More specifically, FoodRisk-Labs will be extended such that it can use and access AGINFRA Services. This will allow to design new high performance food safety data processing workflows facilitating e.g. the efficient extraction of data and models from the rich corpus of scientific literature. Another workflow will address the issue of generation of easy-to-maintain open food safety model repositories (openFSMR), which exploit AGINFRA Ontological Engineering and Open Science Publishing Components. Mathematical models published in community driven openFSMR will then be used for large-scale quantitative microbial risk assessment (QMRA) simulations. These simulations incorporate predictive microbial models, models on food processing and transportation, dose response models as well as consumer behaviour models. AGINFRA components supporting the execution of computational intensive simulations as well as those helping to present simulation results will be applied here. Finally, preconfigured QMRA models will be deployed as easy-to-use web services using specialised AGINFRA components.
Use Case #3: Food Security
Responsible Partner: INRA
The new AGINFRA infrastructure will be used to alleviate the big data challenges pertaining to specific problems on food security, namely the need to efficiently analyse data produced by plant phenotyping and its correlation with crop yield, resource usage, local climates etc. It will particularly explore how high throughput phenotyping can be supported in order to:
- Determine adaptation and tolerance to climate changes, a high priority is to design high-yielding varieties adapted to contrasting environmental conditions including those related to climate change and new agricultural management. It requires identifying of allelic variants with favourable traits amongst the thousands of varieties and natural accessions existing in genebanks. Genotyping (i.e. densely characterizing the genome of breeding lines with markers) has been industrialized and can now be performed at affordable cost and be able to link and analyse phenotyping and genotyping data is strategic for agriculture.
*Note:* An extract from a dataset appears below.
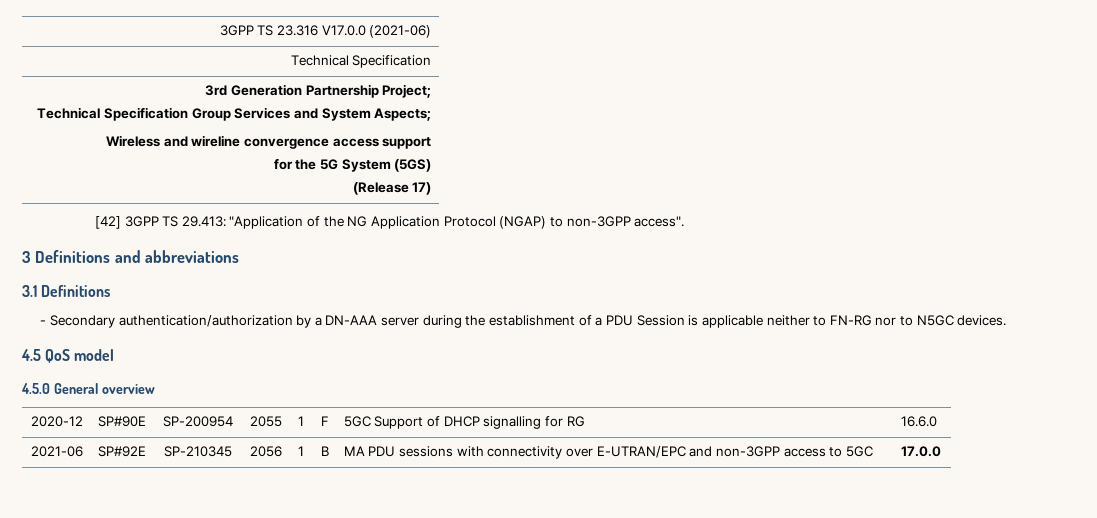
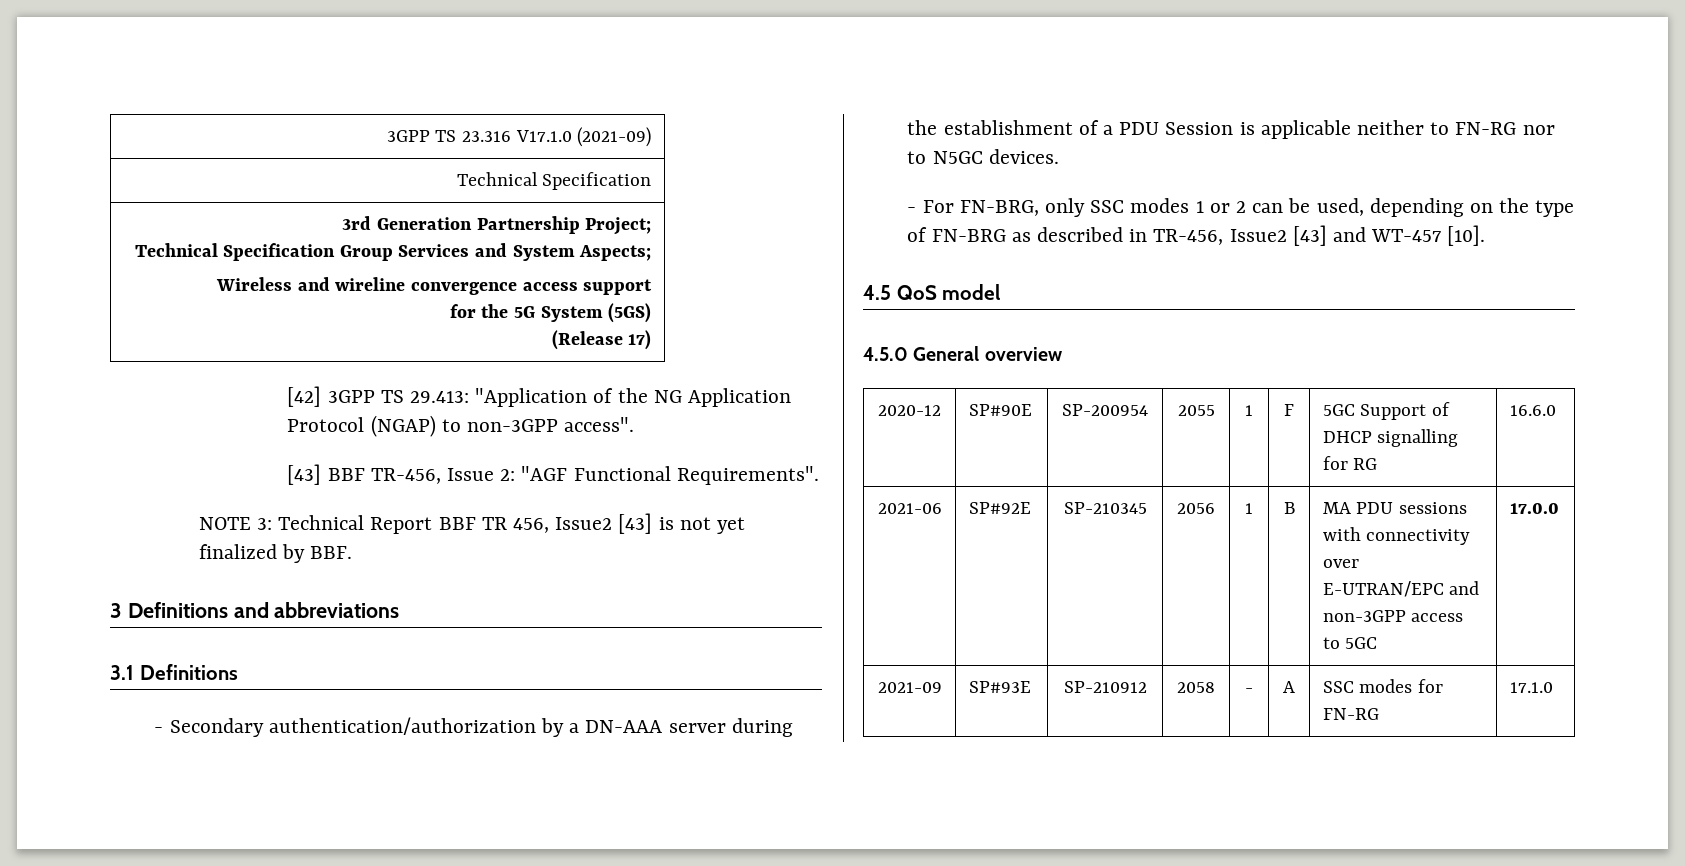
[321,25,432,38] V17.0.0 (2021-06) -> [515,127,652,147] V17.1.0 (2021-09)
(685, 221) none -> [287,464,819,485] [198,513,745,534] [198,544,353,563] // [43] BBF TR-456, Issue 2: "AGF Functional Requirements". // NOTE 3: Technical Report BBF TR 456, Issue2 [43] is not yet finalized by BBF.
(1007, 320) none -> [907,198,1575,217] [907,225,1486,246] // - For FN-BRG, only SSC modes 1 or 2 can be used, depending on the type of FN-BRG as described in TR-456, Issue2 [43] and WT-457 [10].
(941, 451) none -> [877,682,942,693] [968,681,1031,693] [1063,681,1147,693] [1177,682,1215,693] [1245,688,1253,693] [1283,681,1295,693] [1322,679,1443,693] [1322,708,1379,720] [1509,682,1553,693] // 2021-09 | SP#93E | SP-210912 | 2058 | - | A | SSC modes for FN-RG | 17.1.0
- Optimize use of natural resources. High throughput plant phenotyping aims to study plant growth and development from the dynamic interactions between the genetic background and the environment which plants develop (soil, water, climate, etc.). These interactions determine plant performance and productivity can be used in order to optimize and preserve natural resources.
- Maximize crop performance, gathering and analysing data from high throughput plant phenotyping allows a better knowledge of plants and their behaviour in specific resource conditions such as soil conditions and new climates.
- The tasks generally require intensive big data analysis as they present all the challenges associated with big data (Volume, Velocity, Variety, Validity).
Each high throughput plant phenotyping produced several Tbytes of very heterogeneous data (sensor monitoring, images, spectrums). Data are produced at high frequencies and hundreds of thousands of images can be gathered and be analysed each day. Such volumes require automatic data validation tools. One of the major challenges of plant phenotyping is the Semantic Interoperability.
This AGINFRA+ pilot will assess the effectiveness of the proposed framework in data intensive experimental sessions, where the distinct processing steps operate over different datasets, require synchronization of results from various partial computations, and use very large and/or streaming raw or processed data.